As Oliver Walter Solmitz began to burnout in a Paramedic career that lasted more than twenty years, he returned to his calling in art. This quest began with figure drawing at the Western Maine Art Group, and culminated with earning a BA in Architecture, summa cum laude, from the University of Maine at Augusta, in 2011.
Beyond the architecture curriculum, Solmitz pursued fine art by choosing only drawing and painting electives for his BA. The artist has also taken workshops at the Provincetown Art Association Museum School, Truro Center for the Arts at Castle Hill, and Maine College of Art, as well as having had the opportunity to study human figure painting under Cape Cod artist Sarah Holl. Additionally, Solmitz completed an apprenticeship with Organic Architect James Walter Schildroth that has led to nearly ten years of mentoring in which Solmitz learned to integrate real world constraints with very strong design principles.
Along with his drawing and design abilities, the artist honed his carpentry and cabinet making skills through the building of two homes to professional standards, leading to the qualities evident in his sculpture. Strong carpentry skills as well as his knowledge and experience with earth sheltering allowed Solmitz to initiate, coordinate, and lead the 2011 restoration of the earth sheltered roof at the Underground Art Gallery of Cape Cod. Solmitz did this work on a volunteer basis because the building had been designed and built by the well-known late Architect Malcolm Wells. Solmitz, and everyone involved, hoped to preserve and perpetuate Wells’ legacy and vision for a sustainable future.
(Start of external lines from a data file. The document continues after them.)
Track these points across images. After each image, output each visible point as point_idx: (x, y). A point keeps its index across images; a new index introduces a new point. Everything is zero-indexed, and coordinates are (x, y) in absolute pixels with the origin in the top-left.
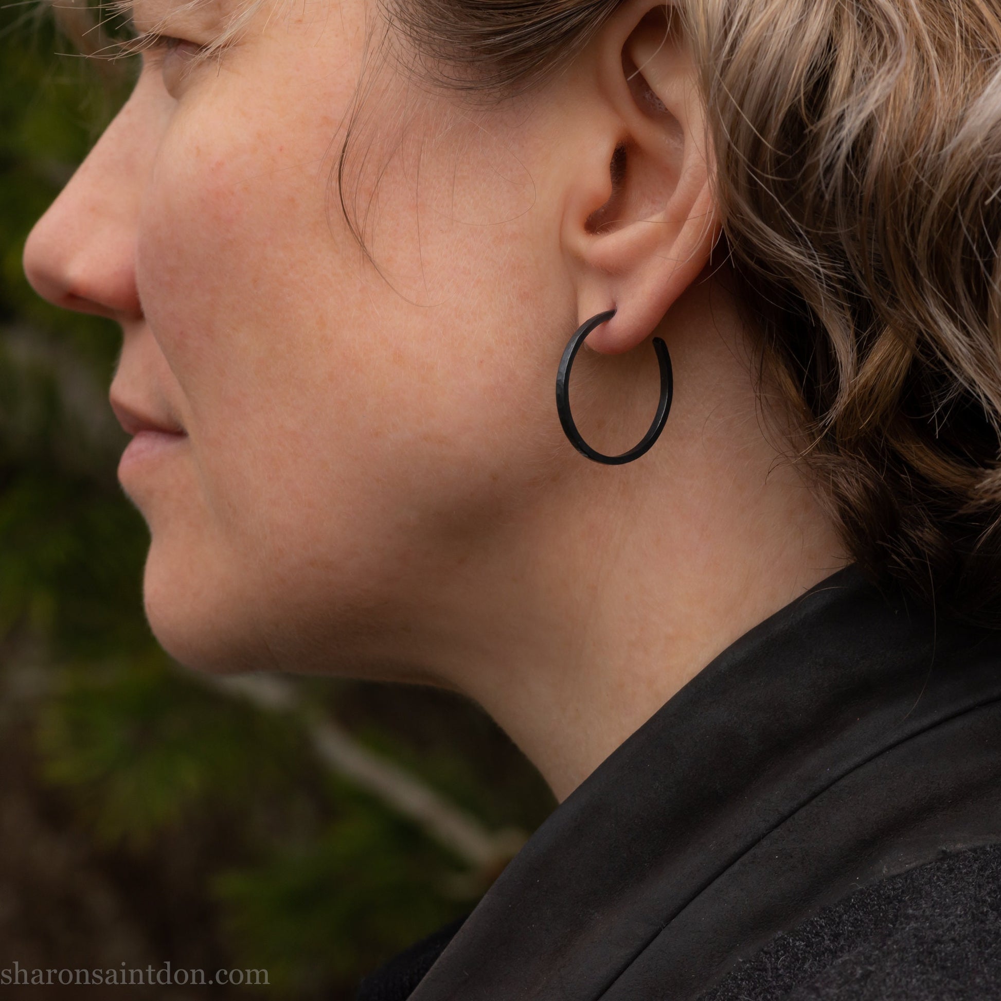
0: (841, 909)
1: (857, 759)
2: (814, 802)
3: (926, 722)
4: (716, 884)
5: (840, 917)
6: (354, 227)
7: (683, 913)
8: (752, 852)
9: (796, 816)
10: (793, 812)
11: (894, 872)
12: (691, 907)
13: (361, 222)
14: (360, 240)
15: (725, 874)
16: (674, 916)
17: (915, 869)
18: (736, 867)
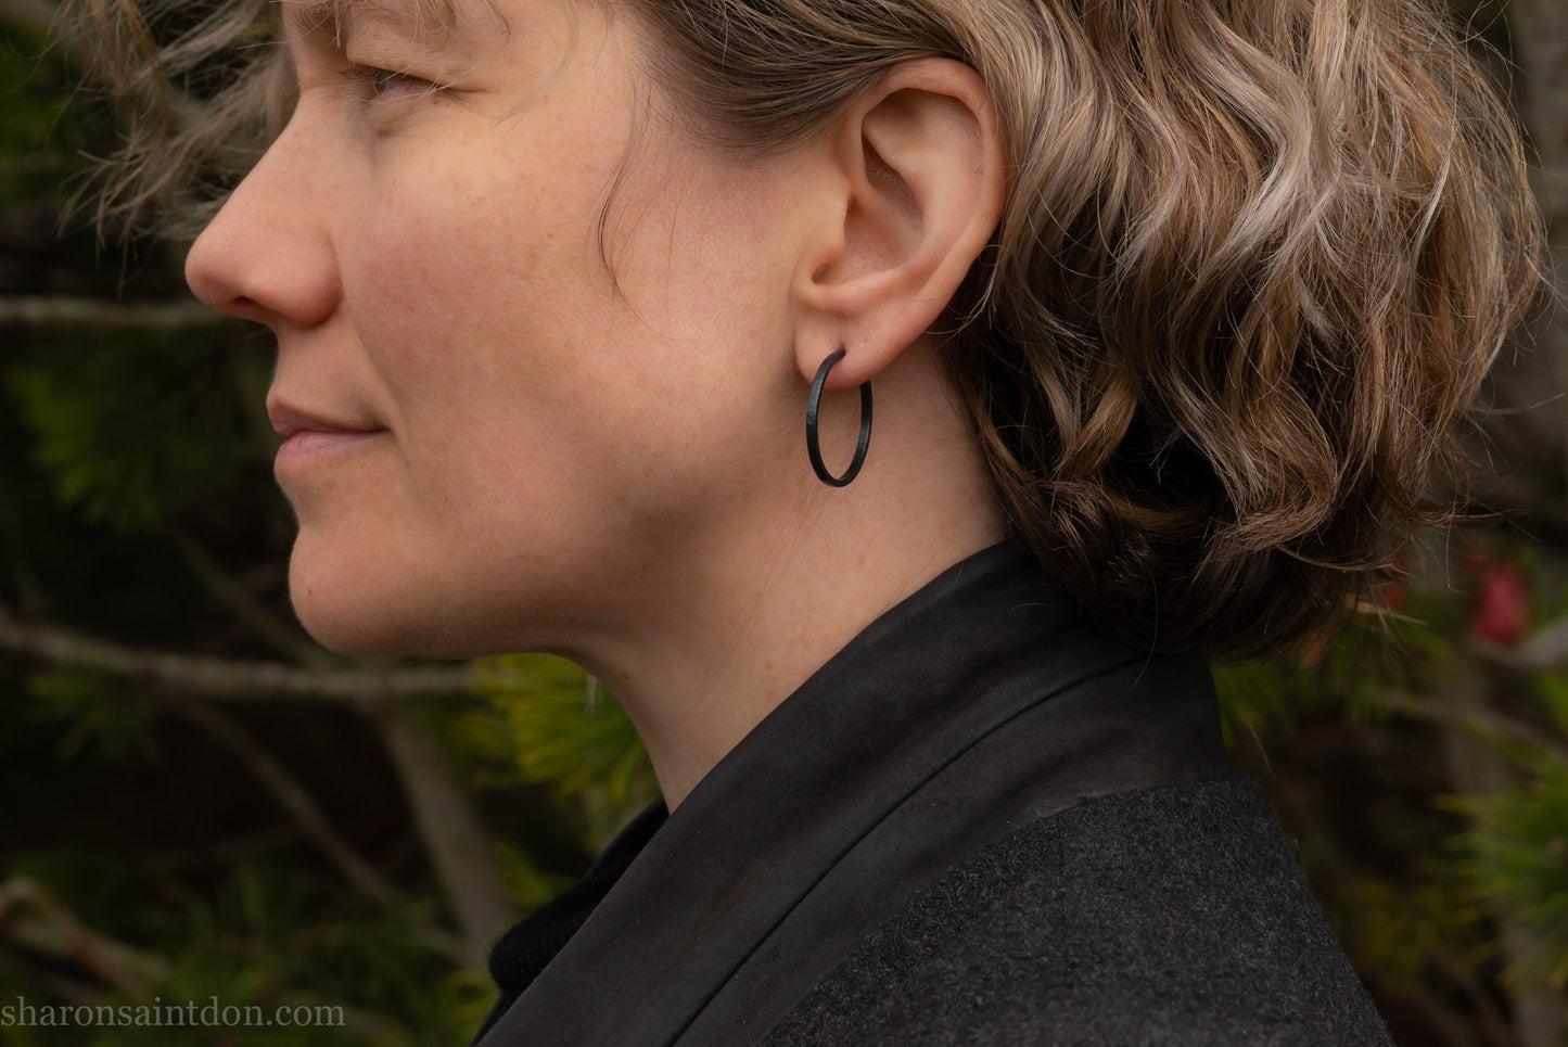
0: (1006, 846)
1: (995, 722)
2: (962, 758)
3: (1048, 690)
4: (878, 829)
5: (1007, 852)
6: (608, 262)
7: (849, 855)
8: (909, 801)
9: (947, 769)
10: (943, 767)
11: (1046, 815)
12: (857, 849)
13: (615, 259)
14: (612, 276)
15: (886, 820)
16: (840, 858)
17: (1064, 811)
18: (896, 814)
Rather than solving problems, the artist looks to the possibilities of design, hidden within. This potential, coupled with the education in architecture, is the foundation on which Solmitz bases his conceptually driven work. Although art in one medium informs another, painting is his favorite (even though it is easy to concentrate on color relationships at a cost to mark making). Space, scale, and light as a unified whole, beyond the formal elements of two-dimensional work, can be found in much of Solmitz’s painting. Richard Diebenkorn’s Ocean Park series have been influential in some of this work. Although Mr. Solmitz was good at realism, he has found the challenges of abstract expressionism as well as impressionism to be the most rewarding searches . . .
Solmitz finds inspiration in societal issues such as capitalism, materialism, and Peak Oil. The social conscience work of Kathe Kollwitz has had a significant effect on the artist. He is also inspired by Nature, and was greatly affected by spending some 16 years living off the grid in the woods of Western Maine’s foothills. Solmitz likes to say, “Nature is my church” echoing those words of Architect Frank Lloyd Wright.
The principles behind Mr. Wright’s Organic Architecture have been fundamental to Solmitz’s art. The artist sum’s it up as “creating an awareness of beyond while celebrating place”. To Solmitz, this is one of the greatest powers that artwork can have with a people. Through art, he hopes to be part of creating a future in which the cultural demise brought on by the industrial revolution is replaced with the opportunity Peak Oil presents.